Figure 10.

(A) Proposed model of spindle morphogenesis. The centrosomes separate to the prophase steady state determined by the balance of a constant outward dynein force and the sum of the inward Ncd force and nuclear elastic force. (B) Snapshot of the computer simulation. The yellow curve above shows the predicted level of dynein activation. The red shading of the cortex indicates the predicted graded actin density (bright, high density; dark, low density). Note that the nucleus is deformed and pressed against the actin cortex. (C) Hypothesis I: Depletion of “inner” astral MTs decreases the inward dynein force on centrosomes but increases the inward Ncd force. However, short ipMT bundles limit the Ncd force when the centrosomes are close, but, as centrosomes separate, the Ncd force grows to match the outward force generated by dynein at the cortex. (D) Hypothesis II: MT tips locally inhibit dynein at the cortex.
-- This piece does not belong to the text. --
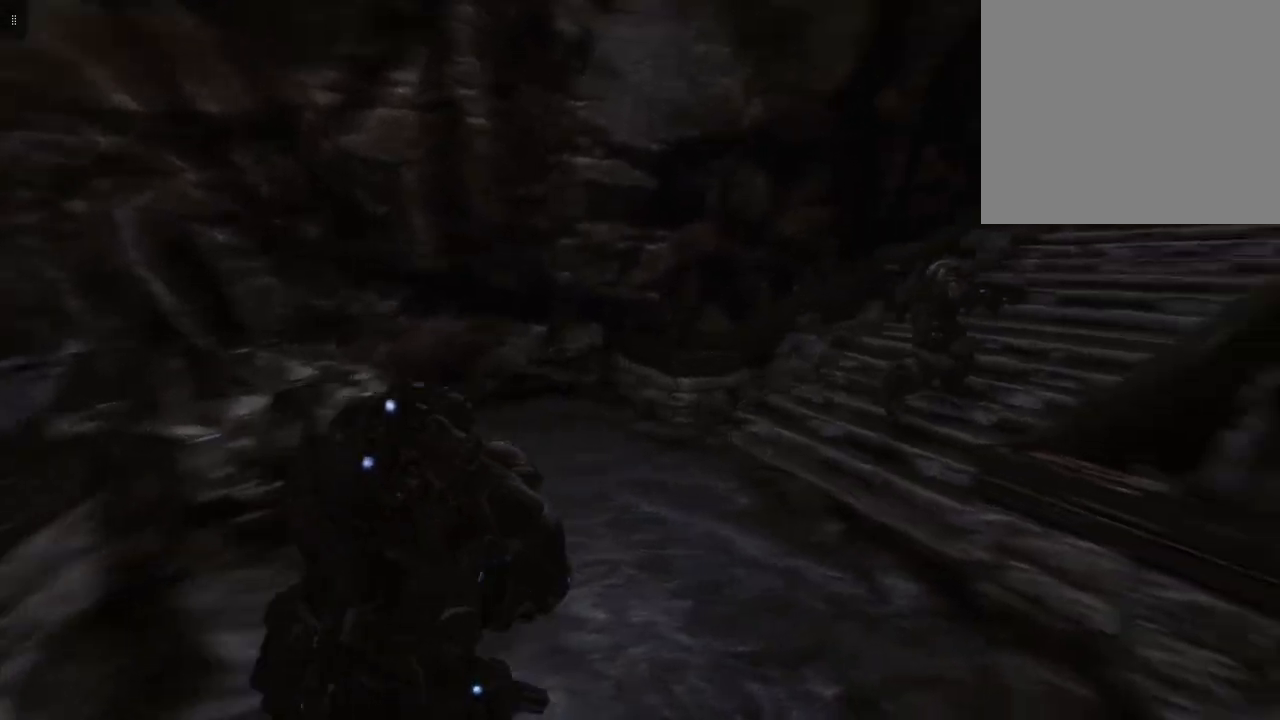
{"buttons": [], "left_stick": "up-left", "right_stick": "right", "events": [[217, "right_stick", "center"], [383, "right_stick", "right"]]}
In the vicinity of the centrosomes and at the spindle equator, MT tips from both poles overlap, so there is a high effective density of MT tips, and dynein is inhibited. In the regions distal to the centrosomes, MT tips from only one pole reach the cortex, so there is a low effective density of MT tips, and dynein is active. Note that dynein is active where it can generate the outward forces.